Our team makes a lot of base images, as you can tell it from our base image documentation and this earlier blogpost:
In that numbers are both internal and external complexities, such as this sudden change in Debian Jessie, or system and balena-provided Python mixup breaking one of our projects. We are fixing these and improving for the future, but it would be good to catch them earlier.
CI
To do just that, I’ve set up this project:
which has GitLab CI tests, and set up a small test cluster of a Raspberry Pi 1 and 3 devices to provide testing infrastructure (maybe more in the future).
Testing
The test definitions in .gitlab-ci.yml
go through a bunch of images at this moment 30 different ones across Debian/Alpine/Fedora/Ubuntu and Python/Node.js/Go combinations, multiplied by the device types.
The tests themselves are somewhat limited at the moment but should be already helpful:
- Check if the OS is what it claims to be
- Check if package install works
- Check if language versions is the same as it claims to be
- Check if a “hello world” project is successfully installed/compiled/run for each language
(You can see the tests in the relevant .sh
files in the repository, starting from test.sh
)
All of these are set up with such CI tags, that they are sent to actual physical hardware, managed on balenaCloud:
The test run lineup looking something like this:
The tests are also set up to run on a schedule, 4AM London time each day currently:
Here’s an example run, which for example highlighted that: a) some Node 12 images are not yet generated, b) some images are not yet fixed a Python executable symlinking issue that happened recently. I expect both of these tests succeed in the next few days.

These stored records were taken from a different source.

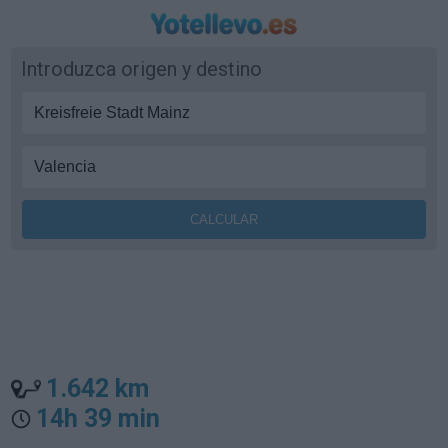
Introduzca origen y destino
1.642 km
14h 39 min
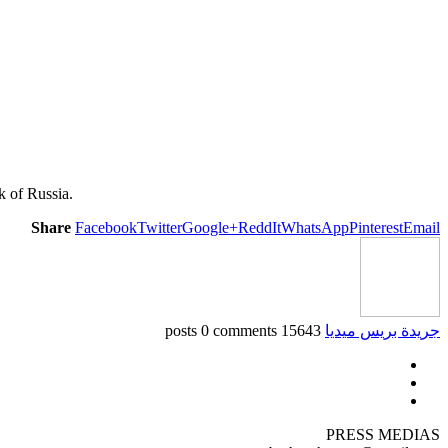
 of Russia.
Share
Facebook
Twitter
Google+
ReddIt
WhatsApp
Pinterest
Email
جريدة بريس ميديا
15643 posts
0 comments
PRESS MEDIAS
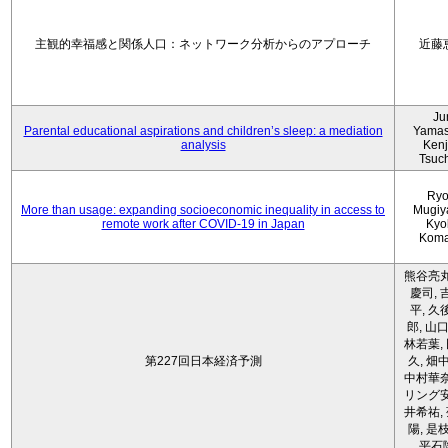
主観的幸福感と関係人口：ネットワーク分析からのアプローチ
近藤
Ju
Parental educational aspirations and children’s sleep: a mediation
Yamas
analysis
Kenji
Tsuc
Ryo
More than usage: expanding socioeconomic inequality in access to
Mugiy
remote work after COVID-19 in Japan
Kyo
Koma
熊谷亮丸
慶司, 
平, 久
郎, 山口
林若葉,
第227回日本経済予測
久, 畑
中村華奈
リング安
井希祐,
陽, 是
平石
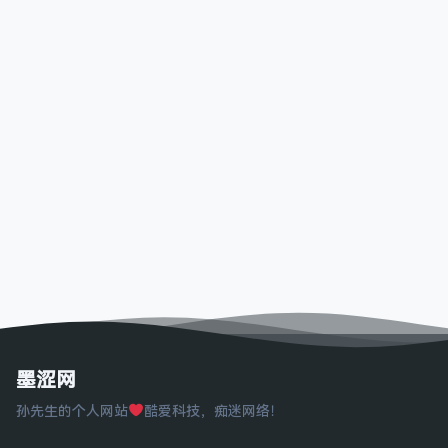
墨涩网
孙先生的个人网站
酷爱科技，痴迷网络！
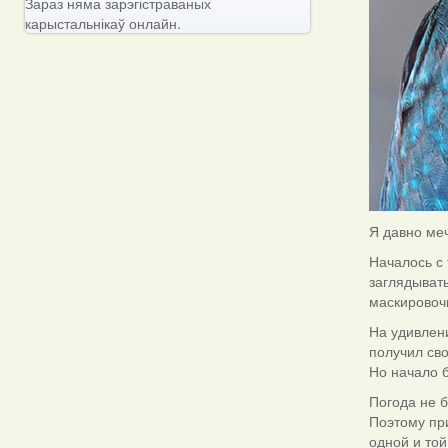
Зараз няма зарэгістраваных
карыстальнікаў онлайн.
Я давно меч
Началось с 
заглядывать
маскировоч
На удивлен
получил св
Но начало 
Погода не б
Поэтому при
одной и той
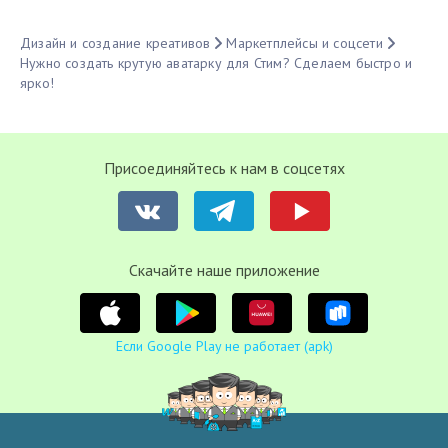
Дизайн и создание креативов
Маркетплейсы и соцсети
Нужно создать крутую аватарку для Стим? Сделаем быстро и
ярко!
Присоединяйтесь к нам в соцсетях
Cкачайте наше приложение
Если Google Play не работает (apk)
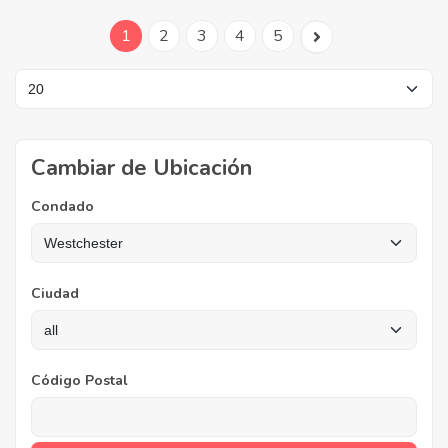
1
2
3
4
5
Cambiar de Ubicación
Condado
Ciudad
Código Postal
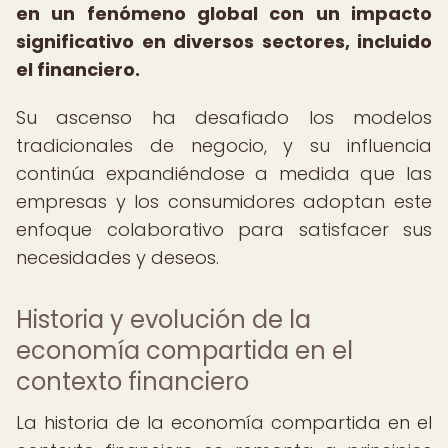
en un fenómeno global con un impacto
significativo en diversos sectores, incluido
el financiero.
Su ascenso ha desafiado los modelos
tradicionales de negocio, y su influencia
continúa expandiéndose a medida que las
empresas y los consumidores adoptan este
enfoque colaborativo para satisfacer sus
necesidades y deseos.
Historia y evolución de la
economía compartida en el
contexto financiero
La historia de la economía compartida en el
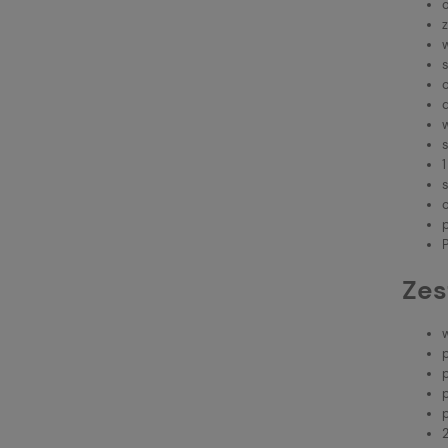
s
c
c
p
Zes
p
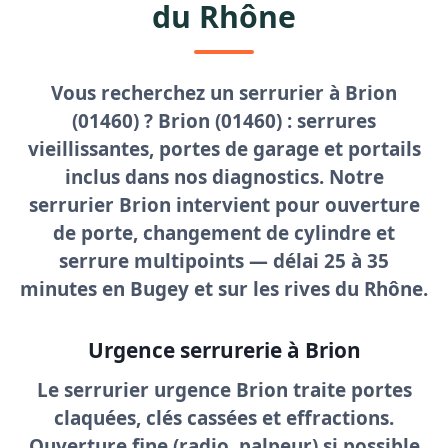
du Rhône
Vous recherchez un
serrurier à Brion
(01460) ? Brion (01460) : serrures
vieillissantes, portes de garage et portails
inclus dans nos diagnostics. Notre
serrurier Brion
intervient pour
ouverture
de porte
, changement de cylindre et
serrure multipoints — délai
25 à 35
minutes
en Bugey et sur les rives du Rhône.
Urgence serrurerie à Brion
Le
serrurier urgence Brion
traite portes
claquées, clés cassées et effractions.
Ouverture fine (radio, palpeur) si possible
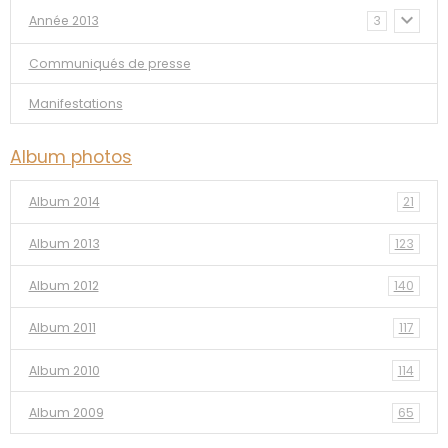
Année 2013
3
Communiqués de presse
Manifestations
Album photos
Album 2014
21
Album 2013
123
Album 2012
140
Album 2011
117
Album 2010
114
Album 2009
65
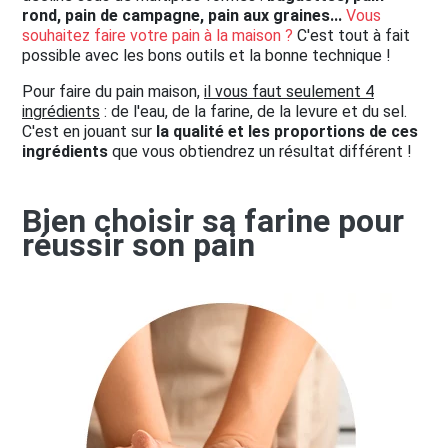
rond, pain de campagne, pain aux graines...
Vous
souhaitez faire votre pain à la maison ?
C'est tout à fait
possible avec les bons outils et la bonne technique !
Pour faire du pain maison,
il vous faut seulement 4
ingrédients
: de l'eau, de la farine, de la levure et du sel.
C'est en jouant sur
la qualité et les proportions de ces
ingrédients
que vous obtiendrez un résultat différent !
Bien choisir sa farine pour
réussir son pain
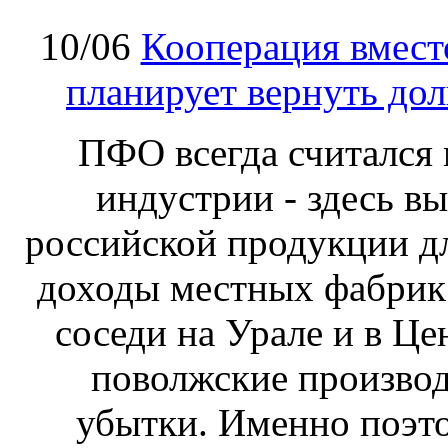
10/06
Кооперация вмест
планирует вернуть дол
ПФО всегда считался
индустрии - здесь в
российской продукции для
доходы местных фабрик 
соседи на Урале и в Ц
поволжские произво
убытки. Именно поэт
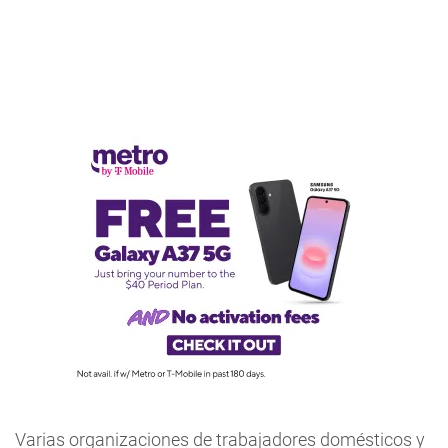
Varias organizaciones de trabajadores domésticos y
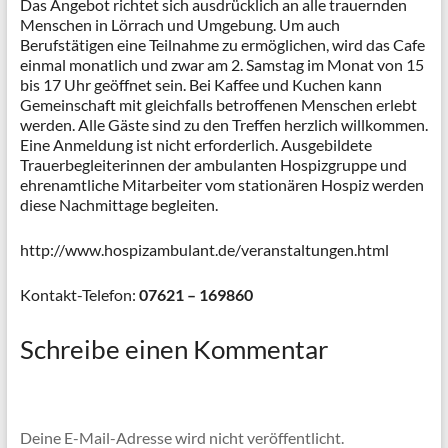
Das Angebot richtet sich ausdrücklich an alle trauernden
Menschen in Lörrach und Umgebung. Um auch
Berufstätigen eine Teilnahme zu ermöglichen, wird das Cafe
einmal monatlich und zwar am 2. Samstag im Monat von 15
bis 17 Uhr geöffnet sein. Bei Kaffee und Kuchen kann
Gemeinschaft mit gleichfalls betroffenen Menschen erlebt
werden. Alle Gäste sind zu den Treffen herzlich willkommen.
Eine Anmeldung ist nicht erforderlich. Ausgebildete
Trauerbegleiterinnen der ambulanten Hospizgruppe und
ehrenamtliche Mitarbeiter vom stationären Hospiz werden
diese Nachmittage begleiten.
http://www.hospizambulant.de/veranstaltungen.html
Kontakt-Telefon:
07621 – 169860
Schreibe einen Kommentar
Deine E-Mail-Adresse wird nicht veröffentlicht.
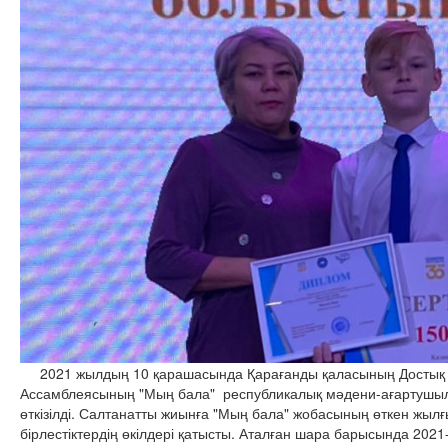
2021 жылдың 10 қарашасында Қарағанды қаласының Достық ү
Ассамблеясының "Мың бала" республикалық мәдени-ағартушыл
өткізілді. Салтанатты жиынға "Мың бала" жобасының өткен жыл
бірлестіктердің өкілдері қатысты. Аталған шара барысында 20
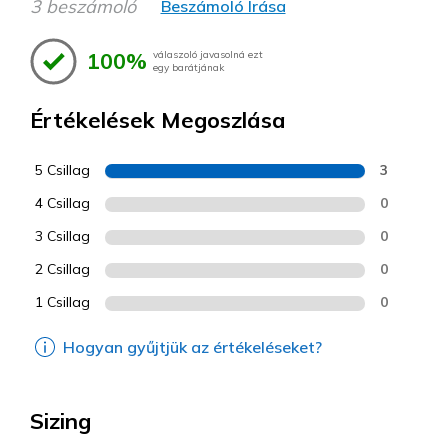
3 beszámoló
Beszámoló Írása
100%
válaszoló javasolná ezt
egy barátjának
Értékelések Megoszlása
5 Csillag
3
4 Csillag
0
3 Csillag
0
2 Csillag
0
1 Csillag
0
Hogyan gyűjtjük az értékeléseket?
Sizing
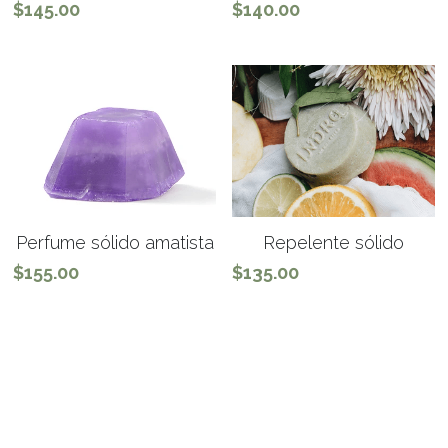
$145.00
$140.00
Perfume sólido amatista
Repelente sólido
$155.00
$135.00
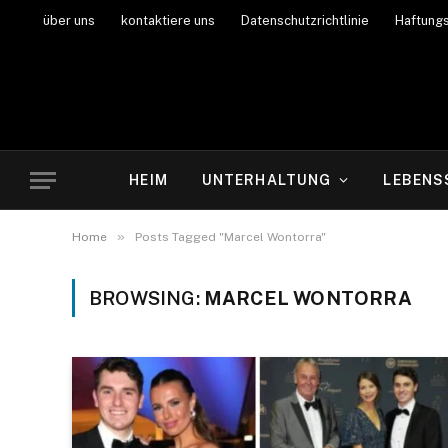
über uns
kontaktiere uns
Datenschutzrichtlinie
Haftung
HEIM
UNTERHALTUNG
LEBENS
»
Home
Posts Tagged "Marcel Wontorra"
BROWSING:
MARCEL WONTORRA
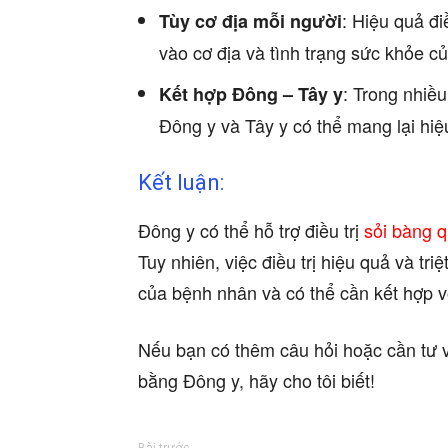
: Hiệu quả đi
Tùy cơ địa mỗi người
vào cơ địa và tình trạng sức khỏe c
: Trong nhiều
Kết hợp Đông – Tây y
Đông y và Tây y có thể mang lại hiệu
Kết luận:
Đông y có thể hỗ trợ điều trị
sỏi bàng 
Tuy nhiên, việc điều trị hiệu quả và tri
của bệnh nhân và có thể cần kết hợp v
Nếu bạn có thêm câu hỏi hoặc cần tư v
bằng Đông y, hãy cho tôi biết!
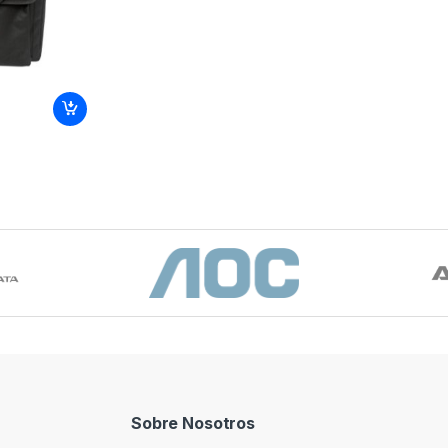
Sobre Nosotros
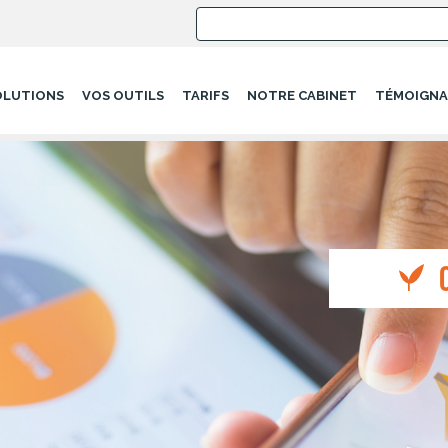
OLUTIONS
VOS OUTILS
TARIFS
NOTRE CABINET
TÉMOIGNA
teurs sur mobile-original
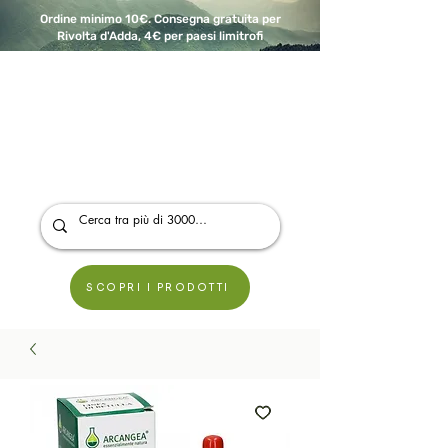
Ordine minimo 10€. Consegna gratuita per
Rivolta d'Adda, 4€ per paesi limitrofi
A Modo Bio - Rivolta d'Adda
Prodotti biologici, vegani e senza glutine
SCOPRI I PRODOTTI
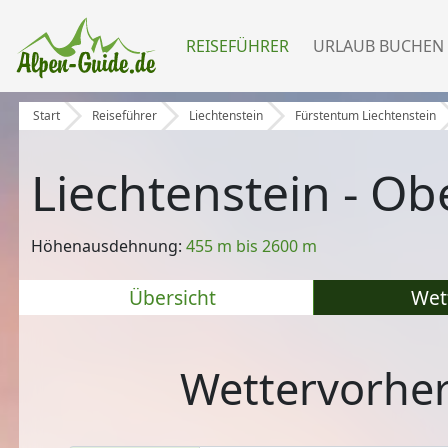
REISEFÜHRER
URLAUB BUCHEN
Start
Reiseführer
Liechtenstein
Fürstentum Liechtenstein
Liechtenstein - Ob
Höhenausdehnung:
455 m bis 2600 m
Übersicht
Wet
Wettervorher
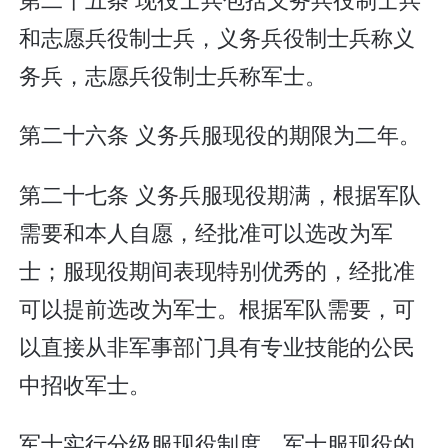
和志愿兵役制士兵，义务兵役制士兵称义
务兵，志愿兵役制士兵称军士。
第二十六条 义务兵服现役的期限为二年。
第二十七条 义务兵服现役期满，根据军队
需要和本人自愿，经批准可以选改为军
士；服现役期间表现特别优秀的，经批准
可以提前选改为军士。根据军队需要，可
以直接从非军事部门具有专业技能的公民
中招收军士。
军士实行分级服现役制度。军士服现役的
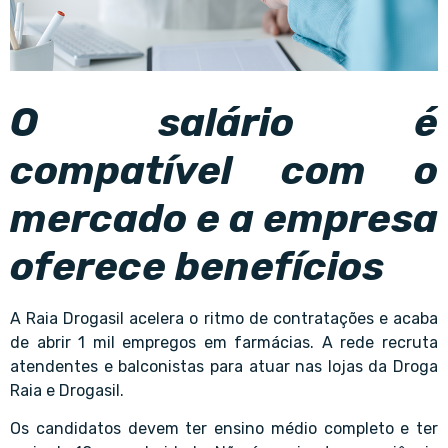
O salário é
compatível com o
mercado e a empresa
oferece benefícios
A
Raia Drogasil
acelera o ritmo de contratações e acaba
de abrir 1 mil empregos em farmácias. A rede recruta
atendentes e balconistas para atuar nas lojas da Droga
Raia e Drogasil.
Os candidatos devem ter ensino médio completo e ter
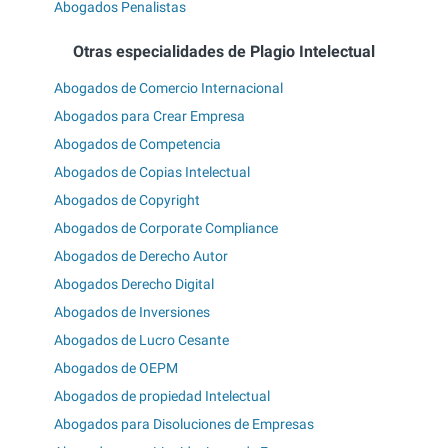
Abogados Penalistas
Otras especialidades de Plagio Intelectual
Abogados de Comercio Internacional
Abogados para Crear Empresa
Abogados de Competencia
Abogados de Copias Intelectual
Abogados de Copyright
Abogados de Corporate Compliance
Abogados de Derecho Autor
Abogados Derecho Digital
Abogados de Inversiones
Abogados de Lucro Cesante
Abogados de OEPM
Abogados de propiedad Intelectual
Abogados para Disoluciones de Empresas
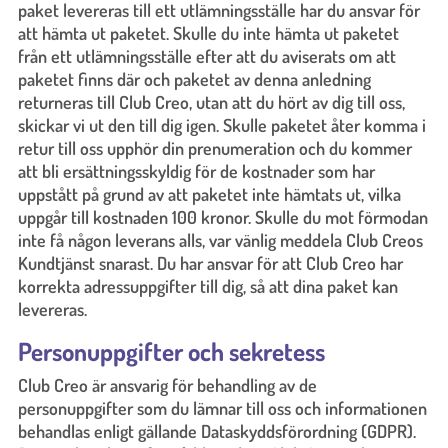
paket levereras till ett utlämningsställe har du ansvar för
att hämta ut paketet. Skulle du inte hämta ut paketet
från ett utlämningsställe efter att du aviserats om att
paketet finns där och paketet av denna anledning
returneras till Club Creo, utan att du hört av dig till oss,
skickar vi ut den till dig igen. Skulle paketet åter komma i
retur till oss upphör din prenumeration och du kommer
att bli ersättningsskyldig för de kostnader som har
uppstått på grund av att paketet inte hämtats ut, vilka
uppgår till kostnaden 100 kronor. Skulle du mot förmodan
inte få någon leverans alls, var vänlig meddela Club Creos
Kundtjänst snarast. Du har ansvar för att Club Creo har
korrekta adressuppgifter till dig, så att dina paket kan
levereras.
Personuppgifter och sekretess
Club Creo är ansvarig för behandling av de
personuppgifter som du lämnar till oss och informationen
behandlas enligt gällande Dataskyddsförordning (GDPR).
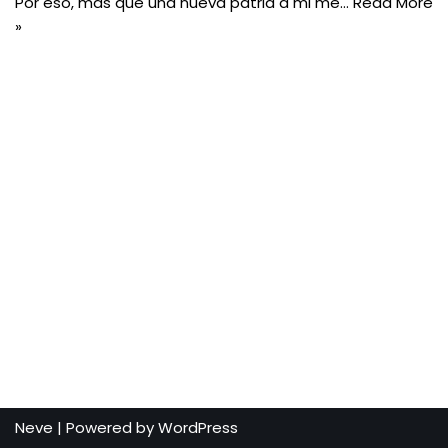
Por eso, más que una nueva patria a mi me…
Read More
»
Neve
| Powered by
WordPress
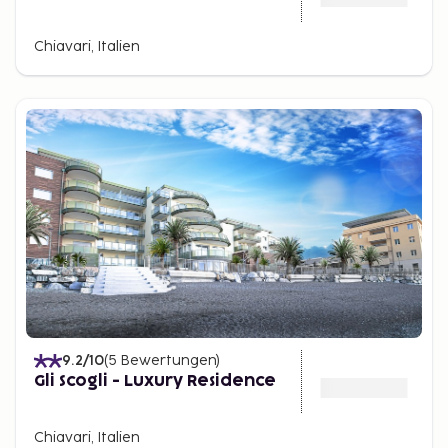
Chiavari, Italien
9.2
/10
(
5
Bewertungen
)
Gli Scogli - Luxury Residence
Chiavari, Italien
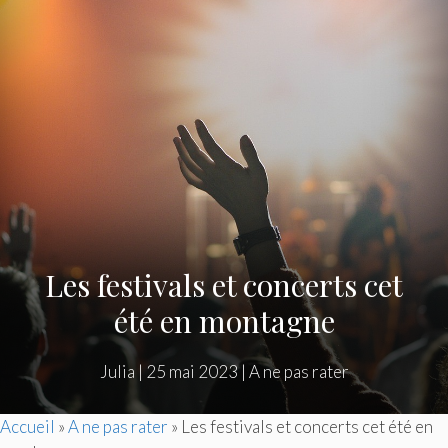
Les festivals et concerts cet
été en montagne
Julia
|
25 mai 2023
|
A ne pas rater
Accueil
»
A ne pas rater
»
Les festivals et concerts cet été en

This is all part of the learning and improvements.
Challenges and Future
Would love to add more tests, and should choose meaningful ones (meaningful device types, OS versions, cover all the language stacks we have (so add OpenJDK and .Net). The Gitlab interface seems to start to struggle by ~100 tests or so, maybe it will need some different ideas, how can one tests handle multiple images, I guess. Also should add more thorough test cases, if you have any ideas, please leave a suggestion!
For the AMD64 tests I’m using GitLab’s own runners, which makes those tests very quick, but planning to replace them with a Intel NUC runner set up alongside the Pis, to have complete internal coverage.
One challenge I encountered, that parsing our base image names is not very straightforward, even if the explanation is relatively simple. This resulted in some fun scripting to handle. Also there are a few nuances of what hardware/architecture has which OS and language versions available for which device type (for example Raspberry Pi 1 not having Ubuntu and Fedora images). Dogfooding our own tools is very useful to see where usability issues are, and there are definitely a lot of improvements we can do that warrants further discussion.
What do you think? Any feedback is appreciated!